Extracted records Start Marker
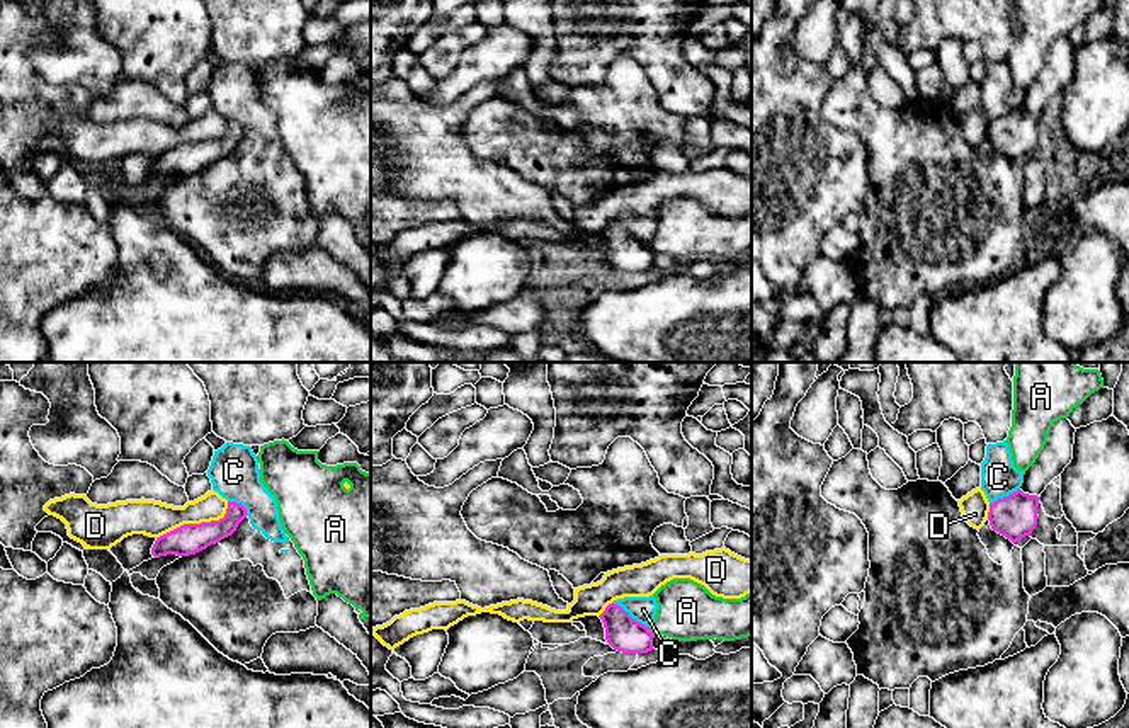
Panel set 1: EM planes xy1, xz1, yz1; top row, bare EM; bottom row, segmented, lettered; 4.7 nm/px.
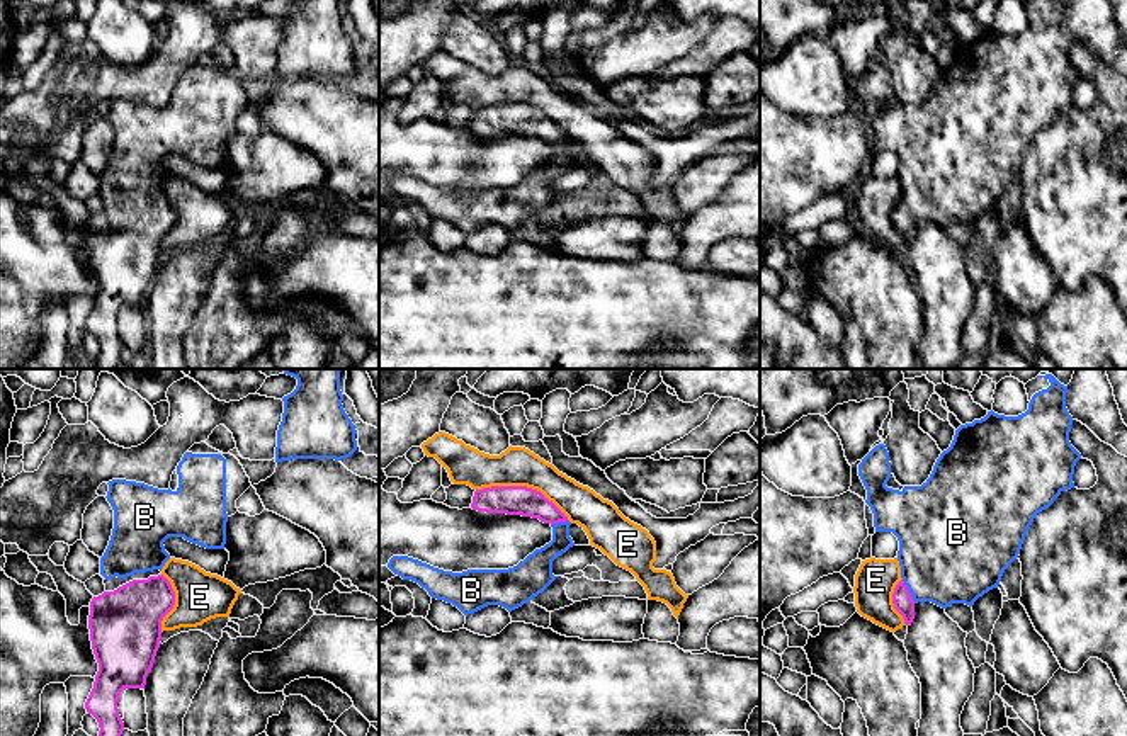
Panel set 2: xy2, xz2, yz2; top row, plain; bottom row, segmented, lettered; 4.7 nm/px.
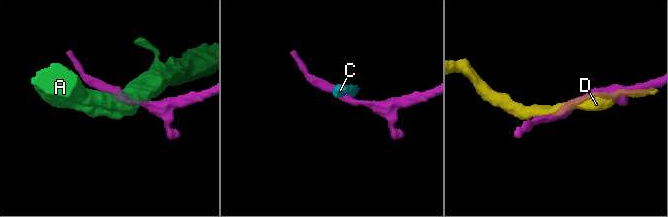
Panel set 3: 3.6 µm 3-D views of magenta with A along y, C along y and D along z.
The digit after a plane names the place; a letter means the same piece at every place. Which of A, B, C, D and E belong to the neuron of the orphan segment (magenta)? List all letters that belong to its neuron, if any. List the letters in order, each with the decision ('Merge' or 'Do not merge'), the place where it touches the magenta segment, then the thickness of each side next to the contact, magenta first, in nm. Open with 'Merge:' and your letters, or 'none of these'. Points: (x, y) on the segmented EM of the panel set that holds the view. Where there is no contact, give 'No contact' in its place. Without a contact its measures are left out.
Merge: B
A: Do not merge. Touches magenta at xz1 (650, 631). Thickness 170 nm (magenta) against 280 nm
B: Merge. Touches magenta at yz2 (908, 592). Thickness 100 nm (magenta) against 460 nm
C: Do not merge. Touches magenta at xz1 (628, 614). Thickness 170 nm (magenta) against 120 nm
D: Do not merge. Touches magenta at xy1 (196, 524). Thickness 140 nm (magenta) against 170 nm
E: Do not merge. Touches magenta at xz2 (522, 486). Thickness 140 nm (magenta) against 190 nm

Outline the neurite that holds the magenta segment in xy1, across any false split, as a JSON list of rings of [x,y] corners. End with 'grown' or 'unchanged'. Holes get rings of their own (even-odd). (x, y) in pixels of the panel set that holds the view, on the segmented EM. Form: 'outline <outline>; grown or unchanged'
Extracted records End Marker
Only the lines from the one bearing "Panel set 3: 3.6" through the end of the entries above belong in the answer, each one exactly as given.

Panel set 3: 3.6 µm 3-D views of magenta with A along y, C along y and D along z.
The digit after a plane names the place; a letter means the same piece at every place. Which of A, B, C, D and E belong to the neuron of the orphan segment (magenta)? List all letters that belong to its neuron, if any. List the letters in order, each with the decision ('Merge' or 'Do not merge'), the place where it touches the magenta segment, then the thickness of each side next to the contact, magenta first, in nm. Open with 'Merge:' and your letters, or 'none of these'. Points: (x, y) on the segmented EM of the panel set that holds the view. Where there is no contact, give 'No contact' in its place. Without a contact its measures are left out.
Merge: B
A: Do not merge. Touches magenta at xz1 (650, 631). Thickness 170 nm (magenta) against 280 nm
B: Merge. Touches magenta at yz2 (908, 592). Thickness 100 nm (magenta) against 460 nm
C: Do not merge. Touches magenta at xz1 (628, 614). Thickness 170 nm (magenta) against 120 nm
D: Do not merge. Touches magenta at xy1 (196, 524). Thickness 140 nm (magenta) against 170 nm
E: Do not merge. Touches magenta at xz2 (522, 486). Thickness 140 nm (magenta) against 190 nm

Outline the neurite that holds the magenta segment in xy1, across any false split, as a JSON list of rings of [x,y] corners. End with 'grown' or 'unchanged'. Holes get rings of their own (even-odd). (x, y) in pixels of the panel set that holds the view, on the segmented EM. Form: 'outline <outline>; grown or unchanged'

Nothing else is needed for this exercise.